*** Block opens ***

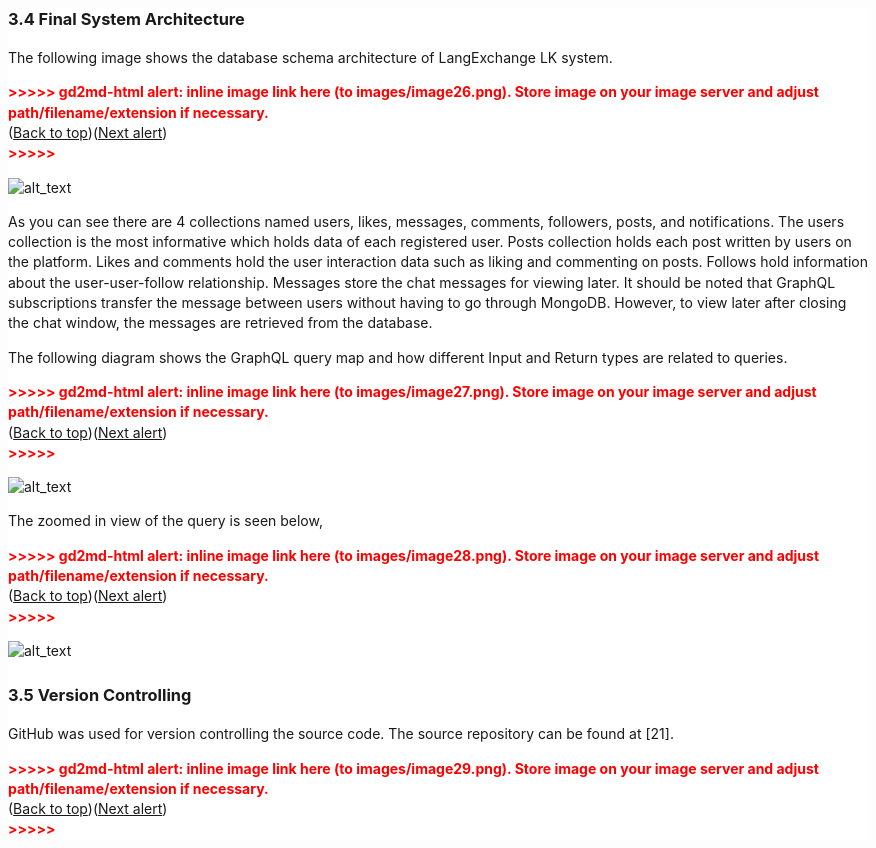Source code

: 

### 3.4 Final System Architecture

The following image shows the database schema architecture of LangExchange LK system.



<p id="gdcalert26" ><span style="color: red; font-weight: bold">>>>>>  gd2md-html alert: inline image link here (to images/image26.png). Store image on your image server and adjust path/filename/extension if necessary. </span><br>(<a href="#">Back to top</a>)(<a href="#gdcalert27">Next alert</a>)<br><span style="color: red; font-weight: bold">>>>>> </span></p>


![alt_text](images/image26.png "image_tooltip")


As you can see there are 4 collections named users, likes, messages, comments, followers, posts, and notifications. The users collection is the most informative which holds data of each registered user. Posts collection holds each post written by users on the platform. Likes and comments hold the user interaction data such as liking and commenting on posts. Follows hold information about the user-user-follow relationship. Messages store the chat messages for viewing later. It should be noted that GraphQL subscriptions transfer the message between users without having to go through MongoDB. However, to view later after closing the chat window, the messages are retrieved from the database.

The following diagram shows the GraphQL query map and how different Input and Return types are related to queries.



<p id="gdcalert27" ><span style="color: red; font-weight: bold">>>>>>  gd2md-html alert: inline image link here (to images/image27.png). Store image on your image server and adjust path/filename/extension if necessary. </span><br>(<a href="#">Back to top</a>)(<a href="#gdcalert28">Next alert</a>)<br><span style="color: red; font-weight: bold">>>>>> </span></p>


![alt_text](images/image27.png "image_tooltip")


The zoomed in view of the query is seen below,



<p id="gdcalert28" ><span style="color: red; font-weight: bold">>>>>>  gd2md-html alert: inline image link here (to images/image28.png). Store image on your image server and adjust path/filename/extension if necessary. </span><br>(<a href="#">Back to top</a>)(<a href="#gdcalert29">Next alert</a>)<br><span style="color: red; font-weight: bold">>>>>> </span></p>


![alt_text](images/image28.png "image_tooltip")



### 3.5 Version Controlling

GitHub was used for version controlling the source code. The source repository can be found at [21]. 



<p id="gdcalert29" ><span style="color: red; font-weight: bold">>>>>>  gd2md-html alert: inline image link here (to images/image29.png). Store image on your image server and adjust path/filename/extension if necessary. </span><br>(<a href="#">Back to top</a>)(<a href="#gdcalert30">Next alert</a>)<br><span style="color: red; font-weight: bold">>>>>> </span></p>
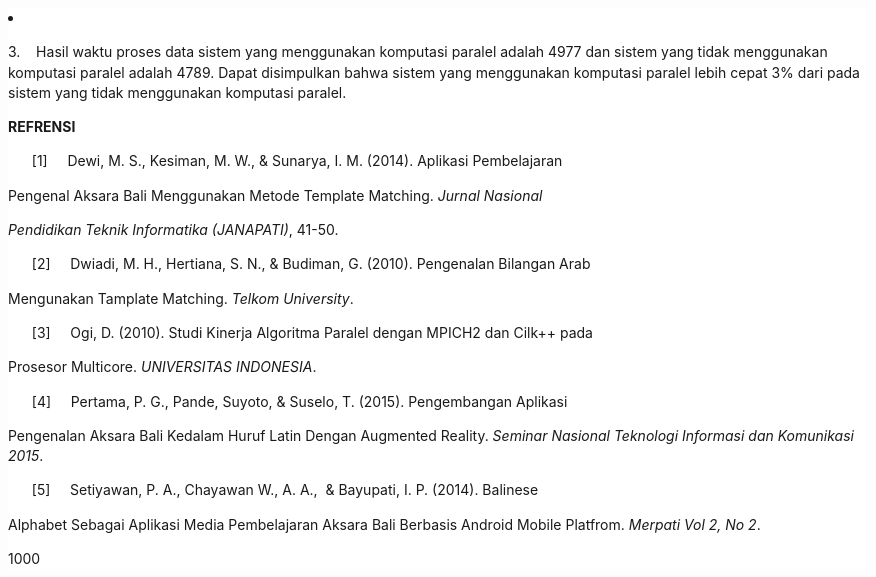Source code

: <li>
<p><span class="font2">3. &nbsp;&nbsp;&nbsp;Hasil waktu proses data sistem yang menggunakan komputasi paralel adalah 4977 dan sistem yang tidak menggunakan komputasi paralel adalah 4789. Dapat disimpulkan bahwa sistem yang menggunakan komputasi paralel lebih cepat 3% dari pada sistem yang tidak menggunakan komputasi paralel.</span></p></li></ul>
<p><span class="font2" style="font-weight:bold;">REFRENSI</span></p>
<ul style="list-style:none;"><li>
<p><span class="font2">[1] &nbsp;&nbsp;&nbsp;&nbsp;Dewi, M. S., Kesiman, M. W., &amp;&nbsp;Sunarya, I. M. (2014). Aplikasi Pembelajaran</span></p></li></ul>
<p><span class="font2">Pengenal Aksara Bali Menggunakan Metode Template Matching. </span><span class="font2" style="font-style:italic;">Jurnal Nasional</span></p>
<p><span class="font2" style="font-style:italic;">Pendidikan Teknik Informatika (JANAPATI)</span><span class="font2">, 41-50.</span></p>
<ul style="list-style:none;"><li>
<p><span class="font2">[2] &nbsp;&nbsp;&nbsp;&nbsp;Dwiadi, M. H., Hertiana, S. N., &amp;&nbsp;Budiman, G. (2010). Pengenalan Bilangan Arab</span></p></li></ul>
<p><span class="font2">Mengunakan Tamplate Matching. </span><span class="font2" style="font-style:italic;">Telkom University</span><span class="font2">.</span></p>
<ul style="list-style:none;"><li>
<p><span class="font2">[3] &nbsp;&nbsp;&nbsp;&nbsp;Ogi, D. (2010). Studi Kinerja Algoritma Paralel dengan MPICH2 dan Cilk++ pada</span></p></li></ul>
<p><span class="font2">Prosesor Multicore. </span><span class="font2" style="font-style:italic;">UNIVERSITAS INDONESIA</span><span class="font2">.</span></p>
<ul style="list-style:none;"><li>
<p><span class="font2">[4] &nbsp;&nbsp;&nbsp;&nbsp;Pertama, P. G., Pande, Suyoto, &amp;&nbsp;Suselo, T. (2015). Pengembangan Aplikasi</span></p></li></ul>
<p><span class="font2">Pengenalan Aksara Bali Kedalam Huruf Latin Dengan Augmented Reality. </span><span class="font2" style="font-style:italic;">Seminar Nasional Teknologi Informasi dan Komunikasi 2015</span><span class="font2">.</span></p>
<ul style="list-style:none;"><li>
<p><span class="font2">[5] &nbsp;&nbsp;&nbsp;&nbsp;Setiyawan, P. A., Chayawan W., A. A., &nbsp;&amp;&nbsp;Bayupati, I. P. (2014). Balinese</span></p></li></ul>
<p><span class="font2">Alphabet Sebagai Aplikasi Media Pembelajaran Aksara Bali Berbasis Android Mobile Platfrom. </span><span class="font2" style="font-style:italic;">Merpati Vol 2, No 2</span><span class="font2">.</span></p>
<p><span class="font2">1000</span></p>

*** Block closes ***

= Directions =
Show the lines above that have the word "database".

= Solution for this exercise =
The following image shows the database schema architecture of LangExchange LK system.
As you can see there are 4 collections named users, likes, messages, comments, followers, posts, and notifications. The users collection is the most informative which holds data of each registered user. Posts collection holds each post written by users on the platform. Likes and comments hold the user interaction data such as liking and commenting on posts. Follows hold information about the user-user-follow relationship. Messages store the chat messages for viewing later. It should be noted that GraphQL subscriptions transfer the message between users without having to go through MongoDB. However, to view later after closing the chat window, the messages are retrieved from the database.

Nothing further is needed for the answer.